• Activity a
Print everything in the theater review from "BEN BRADLEY MEMORIAL" down to "January 14, 2010)" word for word, with both ends included.

BEGIN Reading passage

This week's stage features on Ben Bradley's Murder and The Princess and the Frog
NEW REVIEW
GO AN OAK TREE
Photo by William Adashek
On the simplest story-telling level, actor-performer Tim
Crouch's play is the tale of a hypnotist, falling apart at the seams,
who accidentally struck and killed a girl with his car, and how he one
day finds the victim's father on his stage. Wrenching stuff. But on a
conceptual level, the event takes this very emotional saga and uses it
as a kind of ping pong ball to bat around the idea of suspension of
disbelief – realities that we create through suggestion. In order to
accomplish this, he employs a different actor for each performance,
whom he meets less than one hour before the performance, and who reads
the role of the father from a script. And so, through a frame of
hypnotism that's just one of the play's many artifices, begins a
breathtaking examination of the blurred line between what is real and
what is suggested, of how we live in dream worlds in order to get by,
and how theater itself is a kind of hypnosis that serves this very same
purpose. Its brilliance is unfetttered and inexplicably moving, for
being such a head-trip. Odyssey Theater, 2055 Sepulveda Boulevard, West
Los Angeles; Thurs.-Sat., 8 p.m.; Sun., 2 p.m.; through Feb. 14. (310)
477-2055. (Steven Leigh Morris) See Theater feature on Wednesday.
BEN BRADLEY MEMORIAL has been announced for Saturday, January 23 at Barnsdall Art Park, Gallery Theater, 4800 Hollywood Boulevard, 11 a.m. Potluck reception to follow.
For all the latest NEW THEATER REVIEWS, press the Continue Reading tab directly below.
NEW THEATER REVIEWS (scheduled for publication, January 14, 2010)

END Reading passage
BEGIN Record extracts

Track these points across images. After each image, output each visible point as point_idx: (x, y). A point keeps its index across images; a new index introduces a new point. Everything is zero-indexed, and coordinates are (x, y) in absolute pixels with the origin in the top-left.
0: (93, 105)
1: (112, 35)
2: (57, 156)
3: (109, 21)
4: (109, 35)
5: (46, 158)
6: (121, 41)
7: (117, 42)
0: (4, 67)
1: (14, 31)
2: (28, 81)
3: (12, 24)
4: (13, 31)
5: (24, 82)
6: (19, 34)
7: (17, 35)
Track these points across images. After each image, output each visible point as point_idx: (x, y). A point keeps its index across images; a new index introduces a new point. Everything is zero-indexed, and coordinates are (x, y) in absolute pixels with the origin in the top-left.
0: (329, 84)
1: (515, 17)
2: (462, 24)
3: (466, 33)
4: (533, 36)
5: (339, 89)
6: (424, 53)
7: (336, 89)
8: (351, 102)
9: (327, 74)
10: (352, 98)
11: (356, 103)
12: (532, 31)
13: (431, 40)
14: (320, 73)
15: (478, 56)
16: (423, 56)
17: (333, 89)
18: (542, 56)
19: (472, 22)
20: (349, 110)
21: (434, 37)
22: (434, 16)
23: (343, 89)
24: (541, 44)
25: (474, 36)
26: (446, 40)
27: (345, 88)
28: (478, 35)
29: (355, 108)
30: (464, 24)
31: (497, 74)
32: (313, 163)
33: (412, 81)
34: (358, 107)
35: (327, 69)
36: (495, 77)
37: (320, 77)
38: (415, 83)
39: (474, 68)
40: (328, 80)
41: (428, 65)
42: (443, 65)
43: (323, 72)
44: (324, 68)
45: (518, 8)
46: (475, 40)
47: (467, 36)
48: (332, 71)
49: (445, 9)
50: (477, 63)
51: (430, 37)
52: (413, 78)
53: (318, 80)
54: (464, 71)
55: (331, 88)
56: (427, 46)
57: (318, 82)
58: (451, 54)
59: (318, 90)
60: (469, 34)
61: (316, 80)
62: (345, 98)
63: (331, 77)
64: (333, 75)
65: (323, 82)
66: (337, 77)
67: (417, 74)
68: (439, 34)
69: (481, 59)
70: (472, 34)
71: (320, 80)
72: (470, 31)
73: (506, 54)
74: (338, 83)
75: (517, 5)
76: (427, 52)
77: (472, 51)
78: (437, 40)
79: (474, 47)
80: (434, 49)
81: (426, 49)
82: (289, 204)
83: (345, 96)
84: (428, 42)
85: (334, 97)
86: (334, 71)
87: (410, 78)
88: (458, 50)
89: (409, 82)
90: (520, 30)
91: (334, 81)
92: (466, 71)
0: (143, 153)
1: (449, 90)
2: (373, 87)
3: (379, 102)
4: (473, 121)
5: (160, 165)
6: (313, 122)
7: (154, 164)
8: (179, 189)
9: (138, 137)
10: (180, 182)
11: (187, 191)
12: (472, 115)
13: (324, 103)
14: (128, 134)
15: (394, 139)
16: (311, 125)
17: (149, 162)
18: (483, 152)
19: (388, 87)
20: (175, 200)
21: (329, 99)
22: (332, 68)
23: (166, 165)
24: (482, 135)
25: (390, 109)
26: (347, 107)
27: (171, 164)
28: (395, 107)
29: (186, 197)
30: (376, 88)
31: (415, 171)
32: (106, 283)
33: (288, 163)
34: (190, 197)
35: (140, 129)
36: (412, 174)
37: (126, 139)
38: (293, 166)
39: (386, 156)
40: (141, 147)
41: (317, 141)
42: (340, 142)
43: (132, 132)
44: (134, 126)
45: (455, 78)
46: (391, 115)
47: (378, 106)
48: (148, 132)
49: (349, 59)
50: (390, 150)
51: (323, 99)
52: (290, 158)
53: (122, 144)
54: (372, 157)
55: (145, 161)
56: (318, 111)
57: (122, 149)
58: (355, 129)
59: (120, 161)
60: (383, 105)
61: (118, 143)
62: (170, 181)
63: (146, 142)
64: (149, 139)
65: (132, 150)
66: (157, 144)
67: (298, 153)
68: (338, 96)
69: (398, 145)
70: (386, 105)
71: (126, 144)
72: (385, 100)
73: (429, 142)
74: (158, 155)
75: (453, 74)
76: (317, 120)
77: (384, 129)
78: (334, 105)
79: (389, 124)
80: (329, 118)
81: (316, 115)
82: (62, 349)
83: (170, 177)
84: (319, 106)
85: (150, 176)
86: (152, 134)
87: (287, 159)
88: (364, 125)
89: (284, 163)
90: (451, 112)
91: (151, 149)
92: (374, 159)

END Record extracts

• Activity b
Output, unchanged, everything from the beginning of the saved entries down to and including the line that contains "7: (17, 35)". Leave out all other lines.

• Written reply a
BEN BRADLEY MEMORIAL has been announced for Saturday, January 23 at Barnsdall Art Park, Gallery Theater, 4800 Hollywood Boulevard, 11 a.m. Potluck reception to follow.
For all the latest NEW THEATER REVIEWS, press the Continue Reading tab directly below.
NEW THEATER REVIEWS (scheduled for publication, January 14, 2010)

• Written reply b
Track these points across images. After each image, output each visible point as point_idx: (x, y). A point keeps its index across images; a new index introduces a new point. Everything is zero-indexed, and coordinates are (x, y) in absolute pixels with the origin in the top-left.
0: (93, 105)
1: (112, 35)
2: (57, 156)
3: (109, 21)
4: (109, 35)
5: (46, 158)
6: (121, 41)
7: (117, 42)
0: (4, 67)
1: (14, 31)
2: (28, 81)
3: (12, 24)
4: (13, 31)
5: (24, 82)
6: (19, 34)
7: (17, 35)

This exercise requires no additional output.